Before we understand consensus, which is multiple nodes agreeing on something, we need to understand consistency.

Consistency in data systems is at least eventual - meaning if you read data that is inconsistent, at least it will eventually all be consistent across all nodes. Another way to say this is convergence.
Inconsistency example - we submit a write, want to read what we just submitted, and it’s not there.

Another word for linearizability is atomic consistency.
- If databases provide the illusion to each node that there is only one replica, then replication lag wouldn’t be an issue.
- Replication lag = when I query two different replicas, I get two different results.
- If there is only one replica, all operations on it are atomic. This makes it simpler for apps, which won’t have to worry about the replicas.
- Linearizability is a recency guarantee.

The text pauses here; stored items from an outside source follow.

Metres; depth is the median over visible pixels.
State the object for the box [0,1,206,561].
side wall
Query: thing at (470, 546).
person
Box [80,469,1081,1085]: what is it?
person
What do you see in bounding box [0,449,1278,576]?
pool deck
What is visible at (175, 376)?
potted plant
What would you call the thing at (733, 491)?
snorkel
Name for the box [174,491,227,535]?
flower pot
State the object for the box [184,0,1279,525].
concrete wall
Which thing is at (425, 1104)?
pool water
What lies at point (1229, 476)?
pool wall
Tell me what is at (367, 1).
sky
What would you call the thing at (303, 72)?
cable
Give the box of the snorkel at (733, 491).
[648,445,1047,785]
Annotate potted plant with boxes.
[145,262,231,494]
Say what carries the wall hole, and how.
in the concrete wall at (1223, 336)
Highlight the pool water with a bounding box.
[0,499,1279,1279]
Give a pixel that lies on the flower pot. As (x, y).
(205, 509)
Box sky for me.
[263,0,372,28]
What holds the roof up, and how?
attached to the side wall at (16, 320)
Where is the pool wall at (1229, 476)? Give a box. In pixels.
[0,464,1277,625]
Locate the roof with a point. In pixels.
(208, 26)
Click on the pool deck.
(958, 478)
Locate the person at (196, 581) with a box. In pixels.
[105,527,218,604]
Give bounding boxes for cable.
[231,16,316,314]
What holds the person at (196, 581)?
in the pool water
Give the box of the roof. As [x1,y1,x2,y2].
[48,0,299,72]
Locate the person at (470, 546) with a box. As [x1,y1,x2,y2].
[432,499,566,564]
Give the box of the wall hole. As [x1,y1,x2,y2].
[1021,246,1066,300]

Network interruptions force a choice between availability and linearizability
- If they both stay up, the data won’t be consistent
- To stay consistent, one system has to go down.
- Because they can’t connect to each other.
- If it’s a single-leader database, one of the data centres contains the leaders, and data processed in centres without it will have write errors since they can’t contact the leader node.
- If it’s a multi leader database, both can stay up since data is copied asynchronously, the writes are queued and will be exchanged when network connection is restored.

If you must have linearizability, the tradeoff is availability; one of the replicas during network problems will go down. If the system can handle network problems without going down, its behaviour is not linearizable since the replicas can process requests independently. Meaning not providing the illusion of one copy of data and all atomic operations.
- CAP theorem is this insight: Consistency, Availability, Partition. They’re either consistent or available when partitioned but not both.

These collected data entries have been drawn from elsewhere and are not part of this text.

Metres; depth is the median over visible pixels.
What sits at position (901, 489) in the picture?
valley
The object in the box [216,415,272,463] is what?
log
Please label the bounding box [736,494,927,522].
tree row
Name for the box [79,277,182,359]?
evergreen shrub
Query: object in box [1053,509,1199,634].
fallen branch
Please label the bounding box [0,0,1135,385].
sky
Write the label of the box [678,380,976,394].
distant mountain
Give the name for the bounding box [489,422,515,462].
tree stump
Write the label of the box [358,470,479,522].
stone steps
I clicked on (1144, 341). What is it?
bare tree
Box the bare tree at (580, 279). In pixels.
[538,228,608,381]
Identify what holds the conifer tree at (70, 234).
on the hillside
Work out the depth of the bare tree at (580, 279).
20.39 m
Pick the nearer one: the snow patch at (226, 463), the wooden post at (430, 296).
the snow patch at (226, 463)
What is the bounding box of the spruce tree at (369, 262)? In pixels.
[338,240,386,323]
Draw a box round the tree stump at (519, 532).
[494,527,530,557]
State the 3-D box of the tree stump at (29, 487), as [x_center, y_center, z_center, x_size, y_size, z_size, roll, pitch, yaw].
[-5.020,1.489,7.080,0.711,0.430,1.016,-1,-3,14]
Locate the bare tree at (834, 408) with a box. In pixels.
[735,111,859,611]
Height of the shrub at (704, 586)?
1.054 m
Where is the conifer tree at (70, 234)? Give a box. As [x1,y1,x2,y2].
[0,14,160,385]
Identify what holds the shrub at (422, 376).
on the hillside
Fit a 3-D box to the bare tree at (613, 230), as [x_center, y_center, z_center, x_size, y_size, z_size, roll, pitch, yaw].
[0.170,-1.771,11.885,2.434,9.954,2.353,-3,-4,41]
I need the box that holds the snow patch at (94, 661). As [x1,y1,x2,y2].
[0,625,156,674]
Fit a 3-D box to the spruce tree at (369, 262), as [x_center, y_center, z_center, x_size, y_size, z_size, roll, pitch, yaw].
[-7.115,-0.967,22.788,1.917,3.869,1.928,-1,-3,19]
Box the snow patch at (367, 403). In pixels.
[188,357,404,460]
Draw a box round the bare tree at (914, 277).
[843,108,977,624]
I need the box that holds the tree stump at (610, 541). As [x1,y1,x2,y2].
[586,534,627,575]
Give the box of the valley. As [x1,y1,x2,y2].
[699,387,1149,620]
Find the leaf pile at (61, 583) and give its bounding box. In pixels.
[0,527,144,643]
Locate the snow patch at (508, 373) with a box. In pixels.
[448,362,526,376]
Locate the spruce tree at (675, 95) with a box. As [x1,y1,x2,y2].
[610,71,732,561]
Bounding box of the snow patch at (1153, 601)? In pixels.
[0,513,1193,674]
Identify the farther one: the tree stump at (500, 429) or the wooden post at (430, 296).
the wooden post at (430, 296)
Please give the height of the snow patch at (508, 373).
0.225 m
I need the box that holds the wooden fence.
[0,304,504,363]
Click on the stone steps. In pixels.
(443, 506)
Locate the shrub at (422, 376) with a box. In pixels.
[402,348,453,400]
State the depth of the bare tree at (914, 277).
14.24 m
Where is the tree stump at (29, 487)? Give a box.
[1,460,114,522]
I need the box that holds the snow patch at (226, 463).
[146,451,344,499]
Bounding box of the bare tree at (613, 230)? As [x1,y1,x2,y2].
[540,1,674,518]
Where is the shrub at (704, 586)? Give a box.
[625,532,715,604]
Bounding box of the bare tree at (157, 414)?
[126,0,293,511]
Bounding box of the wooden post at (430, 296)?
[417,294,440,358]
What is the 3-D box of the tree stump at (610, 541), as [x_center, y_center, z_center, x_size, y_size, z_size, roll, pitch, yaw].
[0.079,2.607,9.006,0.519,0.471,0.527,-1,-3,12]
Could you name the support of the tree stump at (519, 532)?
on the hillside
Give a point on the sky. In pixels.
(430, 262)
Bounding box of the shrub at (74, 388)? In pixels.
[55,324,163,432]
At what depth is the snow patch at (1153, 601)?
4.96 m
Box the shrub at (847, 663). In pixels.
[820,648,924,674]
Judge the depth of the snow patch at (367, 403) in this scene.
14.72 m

Every CPU core has its own memory cache and store buffer - this means they are not linearizable. The reason for dropping linearizability is for performance, not fault-tolerance. In networks of highly variable delays, read and write response times can be high. Weaker consistency models are much faster, so the trade-off is important for latency-sensitive systems.

In other words:

If latency and/or availability is the priority; weaker consistency.
If consistency is the priority; performance and availability may suffer.